Copy the lines of the records below word for word, starting with the line that contains "collector number: 8768" and ending with the line that contains "elevation (m): 610", both included.
## begin Records for this task
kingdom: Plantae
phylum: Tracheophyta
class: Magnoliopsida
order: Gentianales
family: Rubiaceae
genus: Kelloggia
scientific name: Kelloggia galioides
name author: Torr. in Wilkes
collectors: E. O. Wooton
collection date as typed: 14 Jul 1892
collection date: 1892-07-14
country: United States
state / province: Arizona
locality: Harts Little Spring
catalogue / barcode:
## end Records for this task
## begin Records for this task
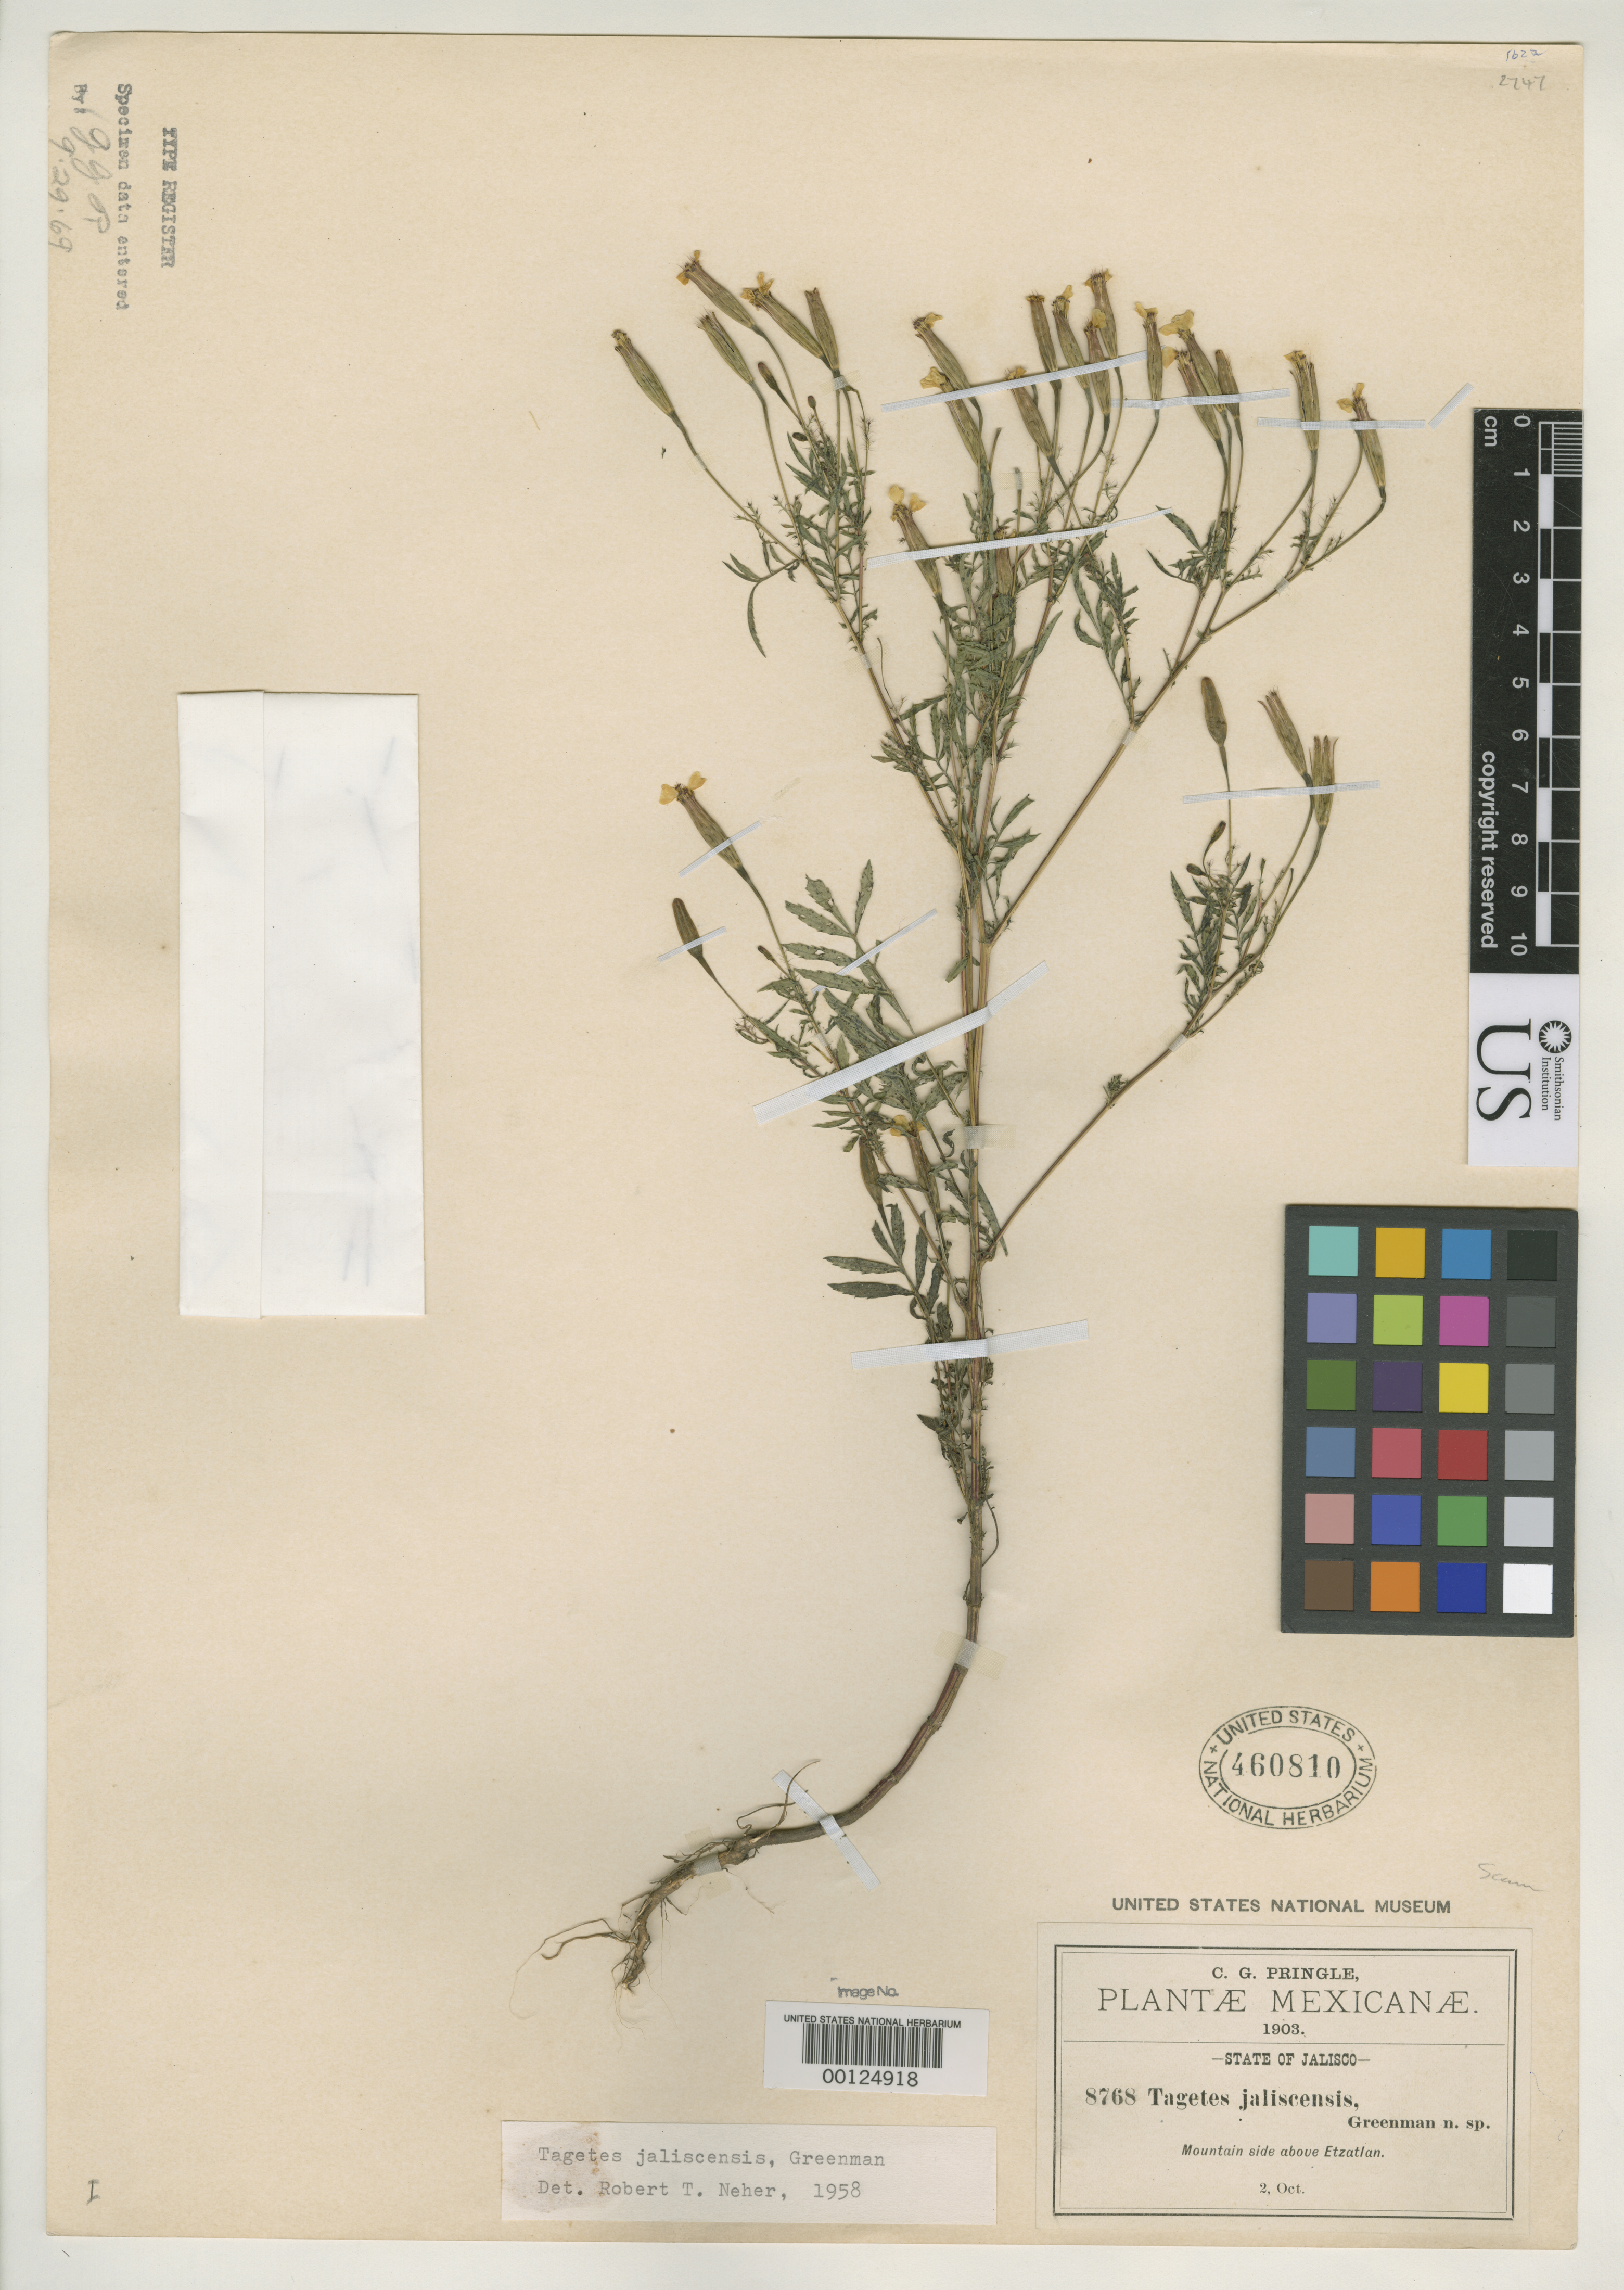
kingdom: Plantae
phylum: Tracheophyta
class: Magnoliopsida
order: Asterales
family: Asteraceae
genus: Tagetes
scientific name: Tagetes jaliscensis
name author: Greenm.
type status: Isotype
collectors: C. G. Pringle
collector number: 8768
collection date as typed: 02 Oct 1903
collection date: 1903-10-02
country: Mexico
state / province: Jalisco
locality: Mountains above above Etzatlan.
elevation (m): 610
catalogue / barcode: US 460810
## end Records for this task
## begin Records for this task
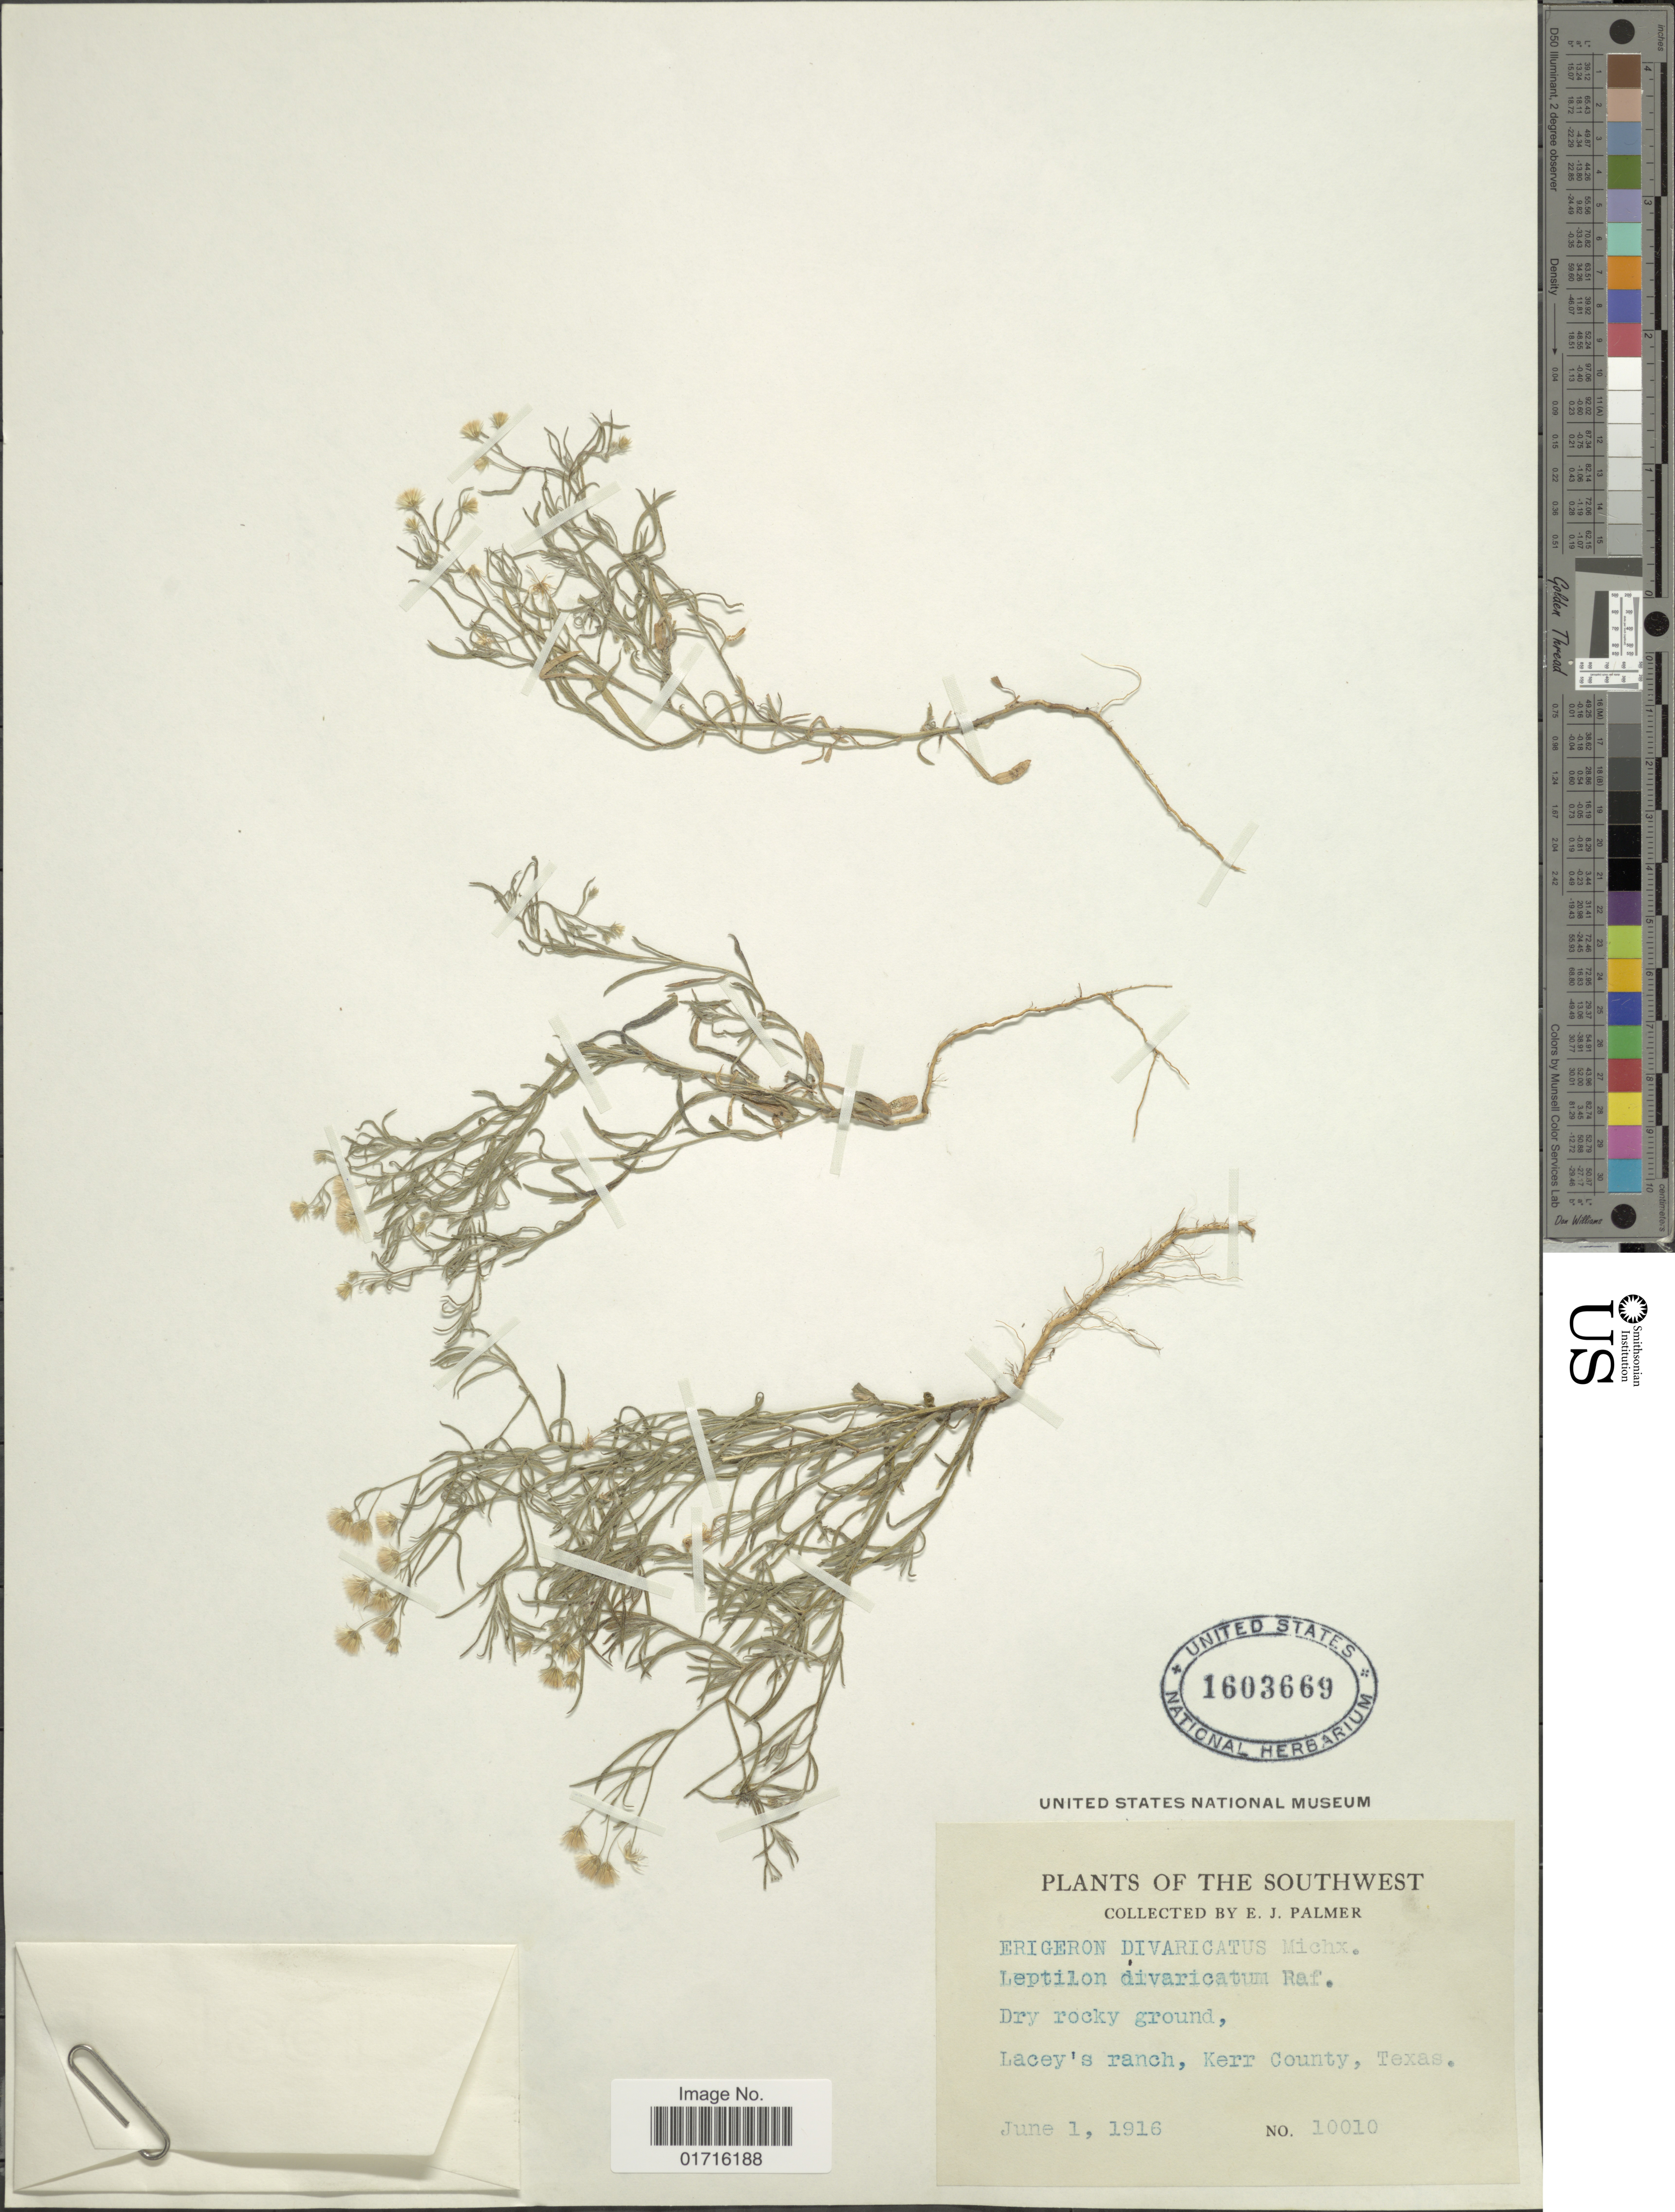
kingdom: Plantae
## end Records for this task
▸ **Response below**
collector number: 8768
collection date as typed: 02 Oct 1903
collection date: 1903-10-02
country: Mexico
state / province: Jalisco
locality: Mountains above above Etzatlan.
elevation (m): 610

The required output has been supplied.